#### Material provided:
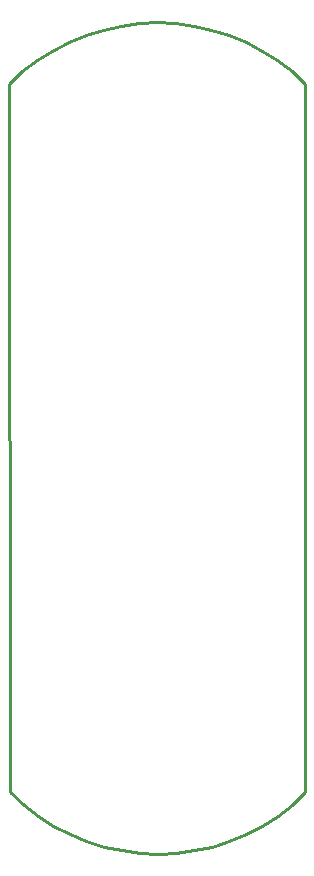
<source format=gbr>
G04 EAGLE Gerber RS-274X export*
G75*
%MOMM*%
%FSLAX34Y34*%
%LPD*%
%IN*%
%IPPOS*%
%AMOC8*
5,1,8,0,0,1.08239X$1,22.5*%
G01*
%ADD10C,0.254000*%


D10*
X-1000Y600000D02*
X0Y0D01*
X11370Y-10419D01*
X23605Y-19807D01*
X36612Y-28093D01*
X50291Y-35214D01*
X64539Y-41116D01*
X79247Y-45753D01*
X94303Y-49091D01*
X109593Y-51104D01*
X125000Y-51777D01*
X140407Y-51104D01*
X155697Y-49091D01*
X170753Y-45753D01*
X185461Y-41116D01*
X199709Y-35214D01*
X213388Y-28093D01*
X226395Y-19807D01*
X238630Y-10419D01*
X250000Y0D01*
X250000Y600000D01*
X238584Y610460D01*
X226301Y619886D01*
X213242Y628205D01*
X199508Y635355D01*
X185203Y641280D01*
X170436Y645936D01*
X155320Y649287D01*
X139969Y651308D01*
X124500Y651984D01*
X109031Y651308D01*
X93680Y649287D01*
X78564Y645936D01*
X63797Y641280D01*
X49492Y635355D01*
X35758Y628205D01*
X22699Y619886D01*
X10416Y610460D01*
X-1000Y600000D01*
M02*

</source>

#### Task goal:
Reproduce the material above verbatim; omit every picture.

#### Worked solution:
<source format=gbr>
G04 EAGLE Gerber RS-274X export*
G75*
%MOMM*%
%FSLAX34Y34*%
%LPD*%
%IN*%
%IPPOS*%
%AMOC8*
5,1,8,0,0,1.08239X$1,22.5*%
G01*
%ADD10C,0.254000*%


D10*
X-1000Y600000D02*
X0Y0D01*
X11370Y-10419D01*
X23605Y-19807D01*
X36612Y-28093D01*
X50291Y-35214D01*
X64539Y-41116D01*
X79247Y-45753D01*
X94303Y-49091D01*
X109593Y-51104D01*
X125000Y-51777D01*
X140407Y-51104D01*
X155697Y-49091D01*
X170753Y-45753D01*
X185461Y-41116D01*
X199709Y-35214D01*
X213388Y-28093D01*
X226395Y-19807D01*
X238630Y-10419D01*
X250000Y0D01*
X250000Y600000D01*
X238584Y610460D01*
X226301Y619886D01*
X213242Y628205D01*
X199508Y635355D01*
X185203Y641280D01*
X170436Y645936D01*
X155320Y649287D01*
X139969Y651308D01*
X124500Y651984D01*
X109031Y651308D01*
X93680Y649287D01*
X78564Y645936D01*
X63797Y641280D01*
X49492Y635355D01*
X35758Y628205D01*
X22699Y619886D01*
X10416Y610460D01*
X-1000Y600000D01*
M02*

</source>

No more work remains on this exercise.